Within the entries below, how many lines carry the word "FRITZING"? State the number and stop.

MATERIAL FOR THIS TASK section start

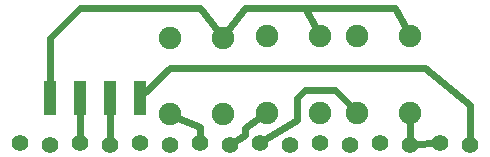
<source format=gbl>
G04 MADE WITH FRITZING*
G04 WWW.FRITZING.ORG*
G04 SINGLE SIDED*
G04 HOLES NOT PLATED*
G04 CONTOUR ON CENTER OF CONTOUR VECTOR*
%ASAXBY*%
%FSLAX23Y23*%
%MOIN*%
%OFA0B0*%
%SFA1.0B1.0*%
%ADD10C,0.075000*%
%ADD11C,0.055000*%
%ADD12R,0.039370X0.118110*%
%ADD13C,0.024000*%
%LNCOPPER0*%
G90*
G70*
G54D10*
X748Y437D03*
X748Y182D03*
X571Y437D03*
X571Y182D03*
X1071Y443D03*
X1071Y187D03*
X894Y443D03*
X894Y187D03*
X1371Y443D03*
X1371Y187D03*
X1194Y443D03*
X1194Y187D03*
G54D11*
X71Y87D03*
X171Y79D03*
X271Y87D03*
X371Y79D03*
X471Y87D03*
X571Y79D03*
X671Y87D03*
X771Y79D03*
X871Y87D03*
X971Y79D03*
X1071Y87D03*
X1171Y79D03*
X1271Y87D03*
X1371Y79D03*
X1471Y87D03*
X1571Y79D03*
G54D12*
X471Y237D03*
X371Y237D03*
X271Y237D03*
X171Y237D03*
G54D13*
X597Y170D02*
X671Y138D01*
D02*
X671Y138D02*
X671Y116D01*
D02*
X821Y113D02*
X795Y95D01*
D02*
X821Y137D02*
X821Y113D01*
D02*
X870Y171D02*
X821Y137D01*
D02*
X1400Y82D02*
X1443Y85D01*
D02*
X1371Y159D02*
X1371Y108D01*
D02*
X821Y537D02*
X765Y461D01*
D02*
X1058Y469D02*
X1021Y537D01*
D02*
X1021Y537D02*
X821Y537D01*
D02*
X1021Y537D02*
X1321Y537D01*
D02*
X1321Y537D02*
X1358Y469D01*
D02*
X996Y237D02*
X996Y162D01*
D02*
X996Y162D02*
X896Y102D01*
D02*
X1121Y263D02*
X1021Y263D01*
D02*
X1021Y263D02*
X996Y237D01*
D02*
X1174Y208D02*
X1121Y263D01*
D02*
X272Y537D02*
X672Y537D01*
D02*
X672Y537D02*
X731Y460D01*
D02*
X171Y437D02*
X272Y537D01*
D02*
X171Y291D02*
X171Y437D01*
D02*
X1571Y212D02*
X1571Y108D01*
D02*
X1421Y337D02*
X1571Y212D01*
D02*
X571Y337D02*
X1421Y337D01*
D02*
X485Y252D02*
X571Y337D01*
D02*
X271Y237D02*
X271Y116D01*
D02*
X271Y237D02*
X271Y237D01*
D02*
X371Y237D02*
X371Y108D01*
D02*
X371Y237D02*
X371Y237D01*
G04 End of Copper0*
M02*
</source>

MATERIAL FOR THIS TASK section end

> _RESPONSE BOX_: 2